It must be remembered that even a soundly healed stump changes in contour and size during the first few months after surgery and also that stump complications have changed in the last two centuries in response to an aging population, to new surgical techniques and to artificial limb innovations. Complications observed by a variety of authors selectively follow, recognising these are noted in publications principally from the late 18th century onwards. Alanson's list for 1782 is recorded in the quotation heading this chapter, emphasising the significance of absent bacteriological knowledge at that time.

Velpeau listed postoperative complications as follows:

i. Cone formation (sugar-loaf) of the stump, which was rare thanks to improved circular incisions and primary wound healing, but still provoked by suppuration.

ii. Exfoliation of bone ends, which often took 3 or 4 months to necrose and discharge naturally or with surgical assistance; this was long regarded as inevitable, perhaps induced by heated cauterisation or caustic remedies formerly in vogue.

iii. Hospital gangrene, a frequent and perilous infection which might necessitate amputation at a higher level.

iv. Swelling of the stump, sometimes associated with erysipelas infection, likely when primary healing was attempted, for it was rare with delayed healing methods. Treatment necessitated opening the stump wound, applying leeches or, most efficaciously, making multiple and deep incisions. On survival, further treatment included reamputation; Gourand reported 10 such operations between 1814 and 1815 with 9 cures.

v. Phlebitis with suppuration carried a high mortality and was associated with infection of the bony medullary cavities propagating infection to the heart.
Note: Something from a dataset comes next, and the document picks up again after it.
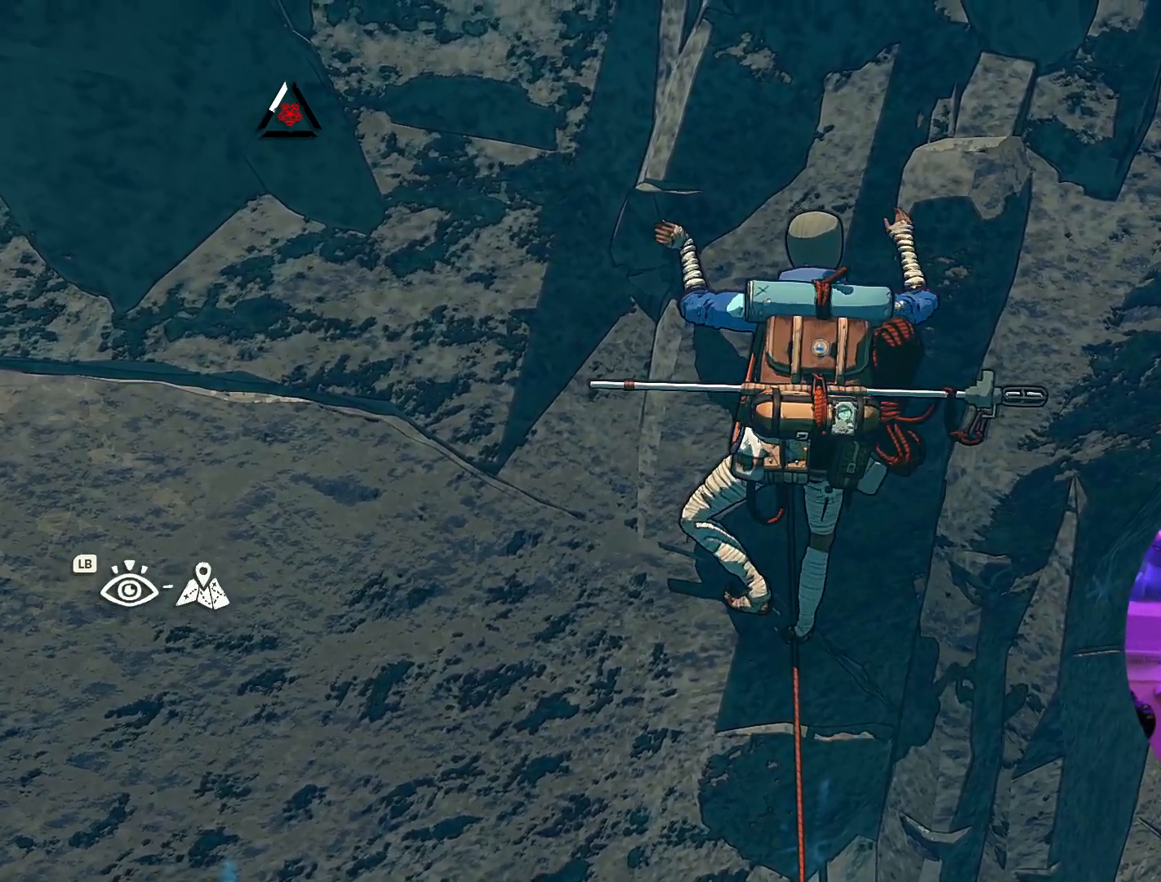
{"dt_ms": 500, "buttons": [], "left_stick": "left", "right_stick": "center", "events": [[50, "left_stick", "left"]]}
vi. Cystitis mainly in lower limb amputees who often needed catheterisation.21

In 1839, Sédillot listed a similar series of complications, adding tetanus as a particular problem among military amputees. He also studied the anatomy of stumps during their early years of formation, distinguishing those which healed primarily, with a linear, lightly puckered scar and those healing secondarily, with a more irregular scar attached to bone. Stump dissection demonstrated that muscle tissues were largely absorbed, the principal vessels were converted to fibrous tissue, nerve ends were enlarged and bone ends presented no evidence of a medullary canal, which closed over with dense fibrous tissue. Sedillot suggested extensive examination of postmortem stumps would prove informative. He noted many amputees gained weight and advised dieting and regular venesection.22 Liston did not list stump complications in 1837 but discussed reamputation for inconvenient length, tenderness, prominent bone ends, infection, ulceration and nerve adhesions. In most cases he advised a simple filleting out of 2 or 3 inches of bone and, if necessary, shortening of nerve trunks.23 Chelius found similar stump complications in 1847, noting severe problems induced by infection and also torpid patients who showed insufficiency of inflammation with a flabby wound not inclined to heal, for which local aromatic remedies and poultices were recommended.24

In 1872, Bryant considered most through-femoral and -humeral stumps became conical with time as a result of muscle wasting whereas this was rare when double bones of the forearm and shin were divided or after elbow and knee joint disarticulation. He said conical formation in childhood was inevitable, especially below the knee where normal bone growth, due to the upper tibial epiphysis, might require shortening on more than one occasion; this also involved the humerus

Fig. 12.4. Disarticulated humerus excised for natural bony overgrowth of an above-elbow stump, for a compound fracture sustained by a boy of 6 years run over by a heavy wagon; the protrusion of the humerus is marked with formation of a bone ulcer. The second operation took place when he was 15 years old; specimen was deposited in 1897. (With permission of the Royal College of Surgeons of England.)

Fig. 12.4. Disarticulated humerus excised for natural bony overgrowth of an above-elbow stump, for a compound fracture sustained by a boy of 6 years run over by a heavy wagon; the protrusion of the humerus is marked with formation of a bone ulcer. The second operation took place when he was 15 years old; specimen was deposited in 1897. (With permission of the Royal College of Surgeons of England.)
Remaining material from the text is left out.